== Material provided

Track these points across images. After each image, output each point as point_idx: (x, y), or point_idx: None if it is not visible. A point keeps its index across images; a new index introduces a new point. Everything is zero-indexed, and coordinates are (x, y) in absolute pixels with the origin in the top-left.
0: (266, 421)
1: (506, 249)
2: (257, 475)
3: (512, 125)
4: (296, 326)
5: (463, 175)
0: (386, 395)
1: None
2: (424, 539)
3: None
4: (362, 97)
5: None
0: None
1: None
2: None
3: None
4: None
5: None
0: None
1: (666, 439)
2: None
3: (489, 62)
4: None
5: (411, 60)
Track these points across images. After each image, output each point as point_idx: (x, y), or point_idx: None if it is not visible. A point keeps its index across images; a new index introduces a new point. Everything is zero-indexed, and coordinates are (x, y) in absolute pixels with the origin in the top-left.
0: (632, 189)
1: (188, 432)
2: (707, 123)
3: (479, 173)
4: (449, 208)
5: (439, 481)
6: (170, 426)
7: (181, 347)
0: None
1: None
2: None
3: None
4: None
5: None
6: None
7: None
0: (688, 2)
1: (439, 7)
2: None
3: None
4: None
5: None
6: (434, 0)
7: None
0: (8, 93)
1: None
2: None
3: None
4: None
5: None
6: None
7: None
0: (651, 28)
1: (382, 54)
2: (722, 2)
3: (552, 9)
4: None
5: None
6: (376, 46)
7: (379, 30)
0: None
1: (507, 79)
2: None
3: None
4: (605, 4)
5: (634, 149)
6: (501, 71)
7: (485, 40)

====

● **Exercise directions**
Rewrite all the records above with "point_idx" switched to "point_id" and everything else left unchanged.

● **Response to the task**
Track these points across images. After each image, output each point as point_id: (x, y), or point_id: None if it is not visible. A point keeps its index across images; a new index introduces a new point. Everything is zero-indexed, and coordinates are (x, y) in absolute pixels with the origin in the top-left.
0: (266, 421)
1: (506, 249)
2: (257, 475)
3: (512, 125)
4: (296, 326)
5: (463, 175)
0: (386, 395)
1: None
2: (424, 539)
3: None
4: (362, 97)
5: None
0: None
1: None
2: None
3: None
4: None
5: None
0: None
1: (666, 439)
2: None
3: (489, 62)
4: None
5: (411, 60)
Track these points across images. After each image, output each point as point_id: (x, y), or point_id: None if it is not visible. A point keeps its index across images; a new index introduces a new point. Everything is zero-indexed, and coordinates are (x, y) in absolute pixels with the origin in the top-left.
0: (632, 189)
1: (188, 432)
2: (707, 123)
3: (479, 173)
4: (449, 208)
5: (439, 481)
6: (170, 426)
7: (181, 347)
0: None
1: None
2: None
3: None
4: None
5: None
6: None
7: None
0: (688, 2)
1: (439, 7)
2: None
3: None
4: None
5: None
6: (434, 0)
7: None
0: (8, 93)
1: None
2: None
3: None
4: None
5: None
6: None
7: None
0: (651, 28)
1: (382, 54)
2: (722, 2)
3: (552, 9)
4: None
5: None
6: (376, 46)
7: (379, 30)
0: None
1: (507, 79)
2: None
3: None
4: (605, 4)
5: (634, 149)
6: (501, 71)
7: (485, 40)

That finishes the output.